Gunung kelud memiliki legenda panjang, menurut legendanya bukan berasal dari gundukan tanah meninggi secara alami, akan tetapi terbentuk dari sebuah pengkhianatan cinta seorang putri bernama Dewi Kilisuci terhadap dua raja sakti bernama Mahesa Suro dan Lembu Suro. Dikisahkan Dewi kilisuci merupakan putri jenggolo manik yang terkenal akan kecantikannya yang dilamar oleh dua orang raja. Namun yang melamar bukan dari bangsa manusia, karena yang satu berkepala lembu bernama Raja Lembu dan satunya lagu berkepala kerbau bernama Mahesa Suro. Untuk menolak lamaran tersebut, Dewi Kilisuci membuat sayembara yang tidak mungkin dikerjakan oleh manusia biasa, yaitu membuat dua sumur di atas puncak gunung kelud. Satu sumur harus berbau amis sedangkan lainnya harus berbau harum dan harus selesai dalam satu malam atau sampai ayam berkokok.
Permintaan Dewi Kilisuci disanggupi oleh kedua raja tersebut, Setelah bekerja semalaman, kedua-duanya menang dalam sayembara.

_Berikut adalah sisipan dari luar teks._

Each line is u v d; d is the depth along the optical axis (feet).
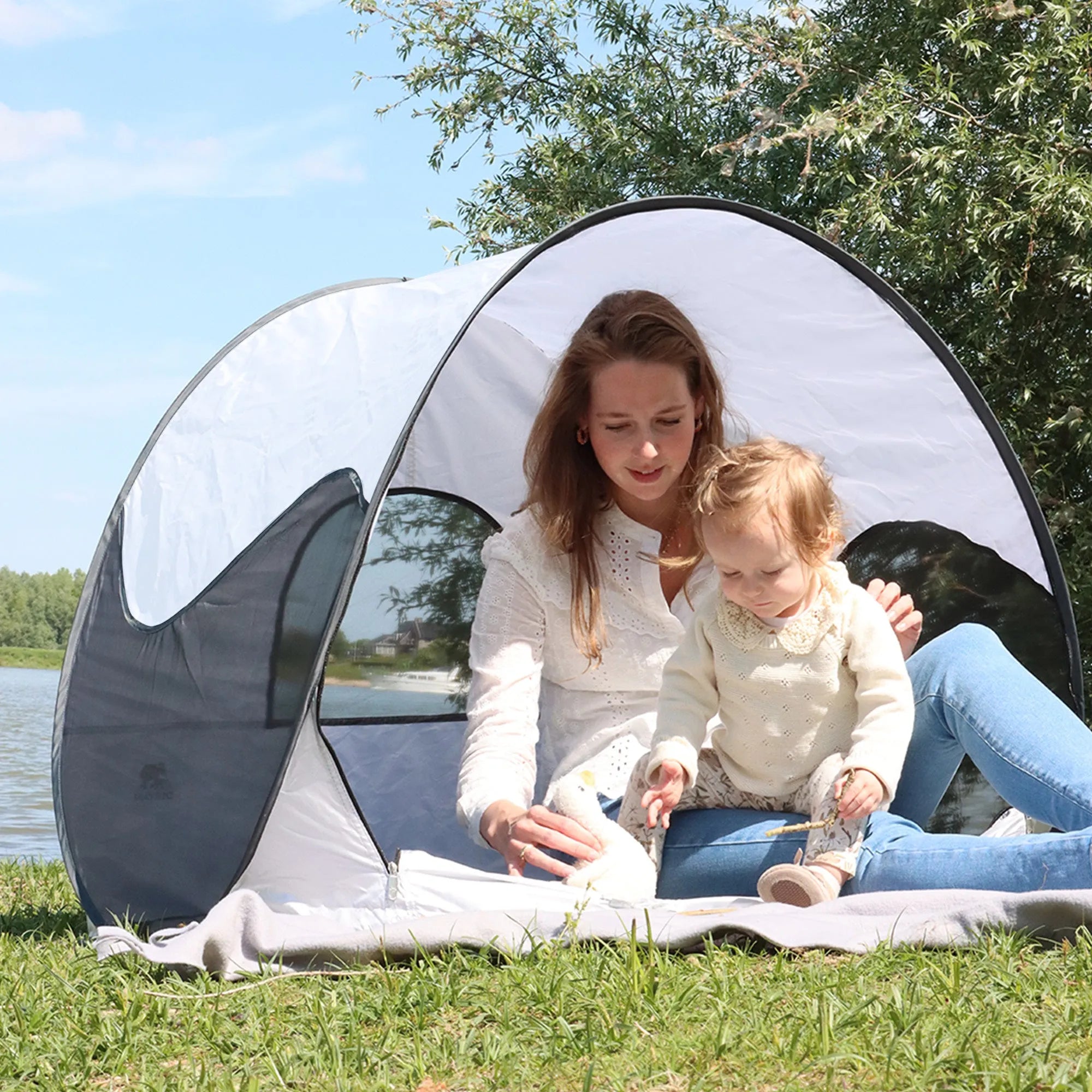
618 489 9.39
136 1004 6.34
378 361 9.78
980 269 25.85
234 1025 6.10
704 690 8.36
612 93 33.30
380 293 11.23
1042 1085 4.77
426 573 13.16
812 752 8.23
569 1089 5.03
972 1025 5.33
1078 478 26.48
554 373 9.34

Tetapi Dewi Kilisuci masih belum mau dinikahi, kemudian Dewi Kilisuci mengajukan satu permintaan lagi yakni kedua raja tersebut harus membuktikan dahulu bahwa kedua sumur tersebut benar berbau wangi dan amis dengan cara mereka berdua harus masuk ke dalam sumur.
Kedua raja tersebut masuk ke dalam sumur yang sangat dalam, lalu Dewi Kilisuci memerintahkan prajurit Jenggala untuk menimbun keduanya dengan batu. Maka matilah Mahesa Suro dan Lembu Suro, Akan tetapi sebelum mati Lembu Suro sempat bersumpah dengan mengatakan “Oyoh, wong Kediri mbesuk bakal pethuk piwalesku sing makaping kaping yaiku Kediri bakal dadi kali, Blitar dadi latar, Tulungagung bakal dadi Kedung” yang berarti “Ya, orang Kediri besok akan mendapatkan pembalasanku yang sangat besar. Kediri bakal jadi sungai, Blitar akan jadi daratan dan Tulungagung menjadi danau”. Dengan legenda ini akhirnya masyarakat lereng Gunung Kelud melakukan sesaji sebagai tolak bakal supah itu disebut Larung Sesaji.
Desa Cupak, Jombang terdapat perayaan hari besar islam atau lebih dikenal sebagai grebeg Suro. Keberagaman tradisi sebagai bentuk peringatan tersebut antara lain seni dan kirab yang ditampilkan di bulan Suro. Dalam acara ini ditampilkan sendratari Dewi Kilisuci yang merupakan visualisasi mengenai kisah hidupnya dan merupakan salah penghormatan yang masih dijalankan sampai sekarang. Acara ini diadakan pada tanggal 9 Oktober 2022 di Desa Cupak Kecamatan Ngusikan Kabupaten Jombang yang dilakukan oleh seluruh warga Cupak dan Bapak Rektor, Dosen serta para Mahasiswa Universitas 17 Agustus 1945 Surabaya.